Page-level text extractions
◇ ◇ ◇ ◇ ◇ ◇ ◇

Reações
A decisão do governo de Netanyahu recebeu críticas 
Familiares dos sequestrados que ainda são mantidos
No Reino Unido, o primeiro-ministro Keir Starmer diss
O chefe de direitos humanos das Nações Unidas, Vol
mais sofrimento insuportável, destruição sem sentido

◇ ◇ ◇ ◇ ◇ ◇ ◇

Problem statement
Begin with the line that contains "A decisão do" and quote each line after it exactly, stopping after the last line of the data.

Output of the task
A decisão do governo de Netanyahu recebeu críticas 
Familiares dos sequestrados que ainda são mantidos
No Reino Unido, o primeiro-ministro Keir Starmer diss
O chefe de direitos humanos das Nações Unidas, Vol
mais sofrimento insuportável, destruição sem sentido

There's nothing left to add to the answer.